周芒山赐给霍去病的口谕传遍后宫,很快引来一阵沸腾,或指责她不顾廉耻心机了得,或羡慕她青云而上,能近水楼台先得月。

人在无限接近美好的时候最是憧憬,真正要去面对一切的时候反而不知所措,周芒山亦是如此。

鸳鸾殿宫娥黄门二十多号人接踵而来,向周芒山道喜,小小的卧房塞满了人,鼎沸的声音萦绕在她耳边好些天。

周芒山勉强打起精神嬉笑应付,回到屋里则关起门来默默伤感,对李妍心存歉疚,也为自己将来的处境惆怅,到现在才渐渐明白了一个道理,爱一个人很容易,难的是要和他朝夕相处。

忽闻敲门声,周芒山昂首往外看了一眼,听出陈梦和吴丙的声音,赶忙起身去开门,请她们进来说话。

周芒山默默无言抱膝坐在地上,头埋得很低,看起来无精打采,陈梦和吴丙见她郁郁寡欢,一左一右坐下来开导她。

“你素来仰慕冠军侯,现已如愿以偿,怎么还闷闷不乐呢?”陈梦轻抚她不知是泪水还是汗水打湿的发丝,满眼都是怜惜地笑问。

吴丙看她心事重重不肯说话,微讽笑道:“人家都说近乡情怯,我看芒山八成是近郎情更怯。
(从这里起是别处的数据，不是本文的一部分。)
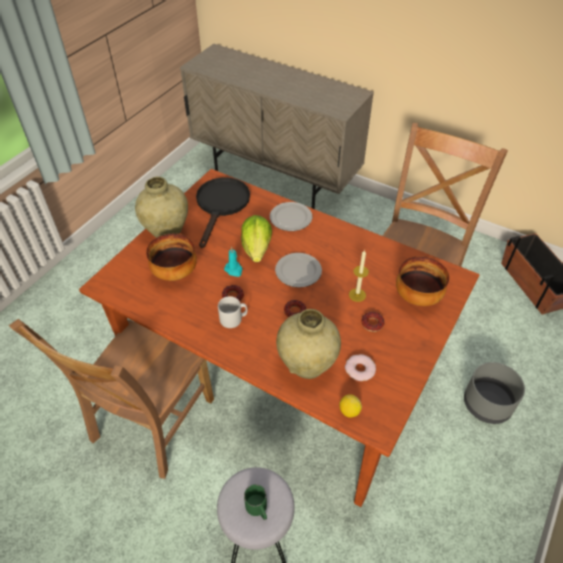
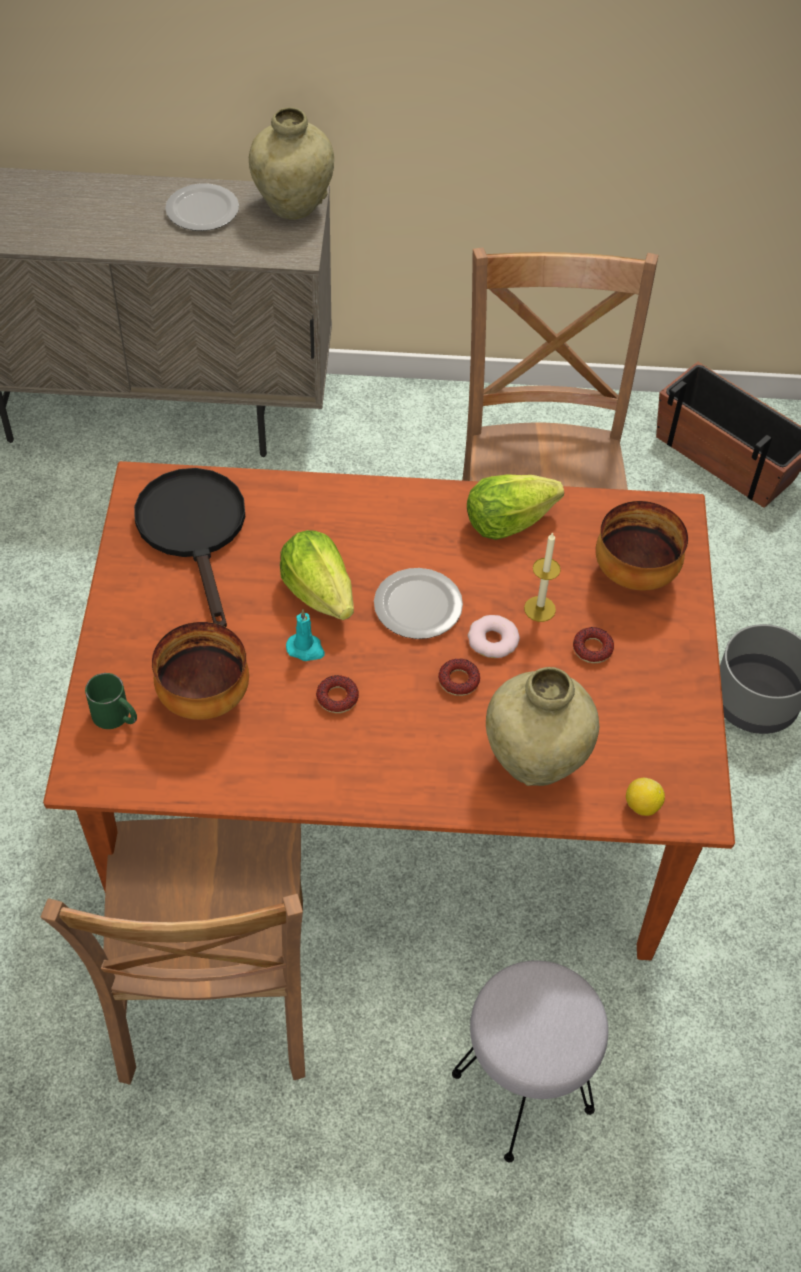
camera: 30 degrees left, 5 degrees up
(166, 231) = (128, 624): beige vase -> beige vase (293, 206)
(233, 319) = (366, 737): grey mug -> none
(258, 509) = (552, 1027): green mug -> green mug (116, 717)
(290, 218) = (338, 509): plate -> plate (201, 211)
(359, 369) = (618, 733): donut -> donut (492, 640)
(367, 250) = (507, 521): none -> lettuce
”

被打趣后周芒山终于有了反应,强忍娇羞扁了扁嘴,摇头坚决否认:“我没有。”

欲言又止,三人皆是离愁别绪。陈梦握住她的手叹息:“你这一走,不知何时才能再相见。”

“阿梦说的没错。”吴丙怅然感慨:“以后你就是冠军侯的人了。”

“两位姐姐待我亲厚,多年来悉心关照,胜似亲生姐妹。不论身在何处,我都不会忘记两位姐姐的深情厚谊。”周芒山一扫忸怩之态,郑重表明心迹,向她们谦恭揖礼。

陈梦吴丙不敢受其礼,连忙起身扶她,叮嘱她不要忘记去向夫人磕头,周芒山含泪应下,陈梦掏出布帕为她拭去眼角泪花,和吴丙默契的眼神一碰,不约而同从袖口取出两支银饰赠予周芒山。

“这是我们的一点心意,出宫后千万照顾好自己。”吴丙将首饰塞进周芒山掌心,握住她的手两相离别泪脆断肝肠。

“多谢两位姐姐。”周芒山感动的落泪,连连点头应下。

漫漫长夜残风不断,星辉暗沉月色无华,库房里这几晚灯火通明,周芒山和步培芳不分昼夜地交付差事,临行前一晚早早收拾了行李,趁夜去拜别李妍。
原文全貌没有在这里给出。